TASK REQUIREMENTS:
Drop the pictures and repeat the remaining data exactly.

[Items from a data source]
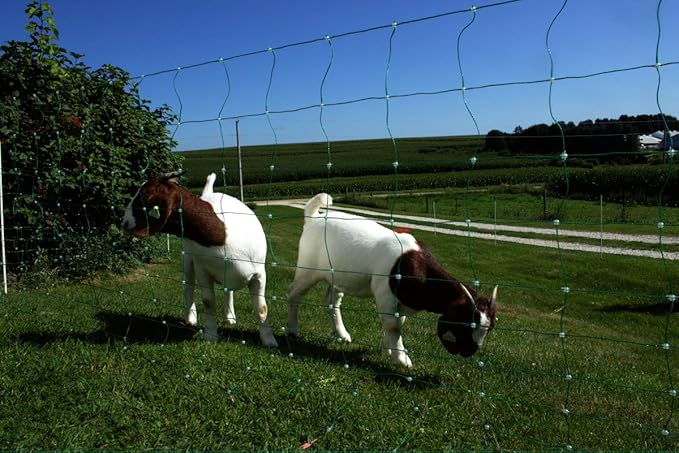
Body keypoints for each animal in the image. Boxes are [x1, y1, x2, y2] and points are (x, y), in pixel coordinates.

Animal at [121, 170, 278, 347]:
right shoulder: (203, 270)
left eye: (145, 196)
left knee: (228, 291)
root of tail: (209, 194)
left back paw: (230, 317)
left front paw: (269, 341)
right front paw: (210, 336)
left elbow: (262, 308)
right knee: (188, 285)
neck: (221, 234)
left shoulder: (259, 274)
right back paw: (190, 317)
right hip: (188, 259)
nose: (124, 222)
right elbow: (208, 301)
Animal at [287, 193, 497, 367]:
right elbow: (393, 326)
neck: (415, 263)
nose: (469, 352)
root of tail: (313, 217)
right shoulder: (385, 294)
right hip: (308, 269)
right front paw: (401, 359)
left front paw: (387, 349)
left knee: (332, 301)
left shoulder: (400, 301)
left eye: (490, 328)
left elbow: (397, 323)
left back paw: (342, 334)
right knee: (294, 294)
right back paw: (292, 330)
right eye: (467, 324)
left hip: (338, 276)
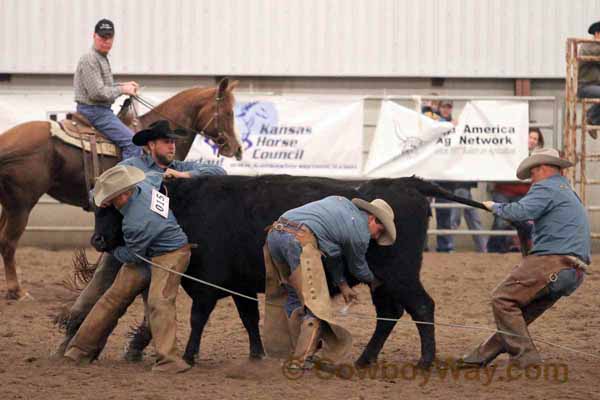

TASK ANSWER:
Body keypoints for each animal in the image. Boxes are [x1, y1, x2, y2] and points are (x, y), in pixel coordinates.

Animal at [121, 170, 278, 347]:
right shoulder: (203, 270)
left eye: (145, 196)
left knee: (228, 291)
root of tail: (209, 194)
left back paw: (230, 317)
left front paw: (269, 341)
right front paw: (210, 336)
left elbow: (262, 308)
right knee: (188, 285)
neck: (221, 234)
left shoulder: (259, 274)
right back paw: (190, 317)
right hip: (188, 259)
nose: (124, 222)
right elbow: (208, 301)
Animal at [287, 193, 497, 367]:
right elbow: (393, 326)
neck: (415, 263)
nose: (469, 352)
root of tail: (313, 217)
right shoulder: (385, 294)
right hip: (308, 269)
right front paw: (401, 359)
left front paw: (387, 349)
left knee: (332, 301)
left shoulder: (400, 301)
left eye: (490, 328)
left elbow: (397, 323)
left back paw: (342, 334)
right knee: (294, 294)
right back paw: (292, 330)
right eye: (467, 324)
left hip: (338, 276)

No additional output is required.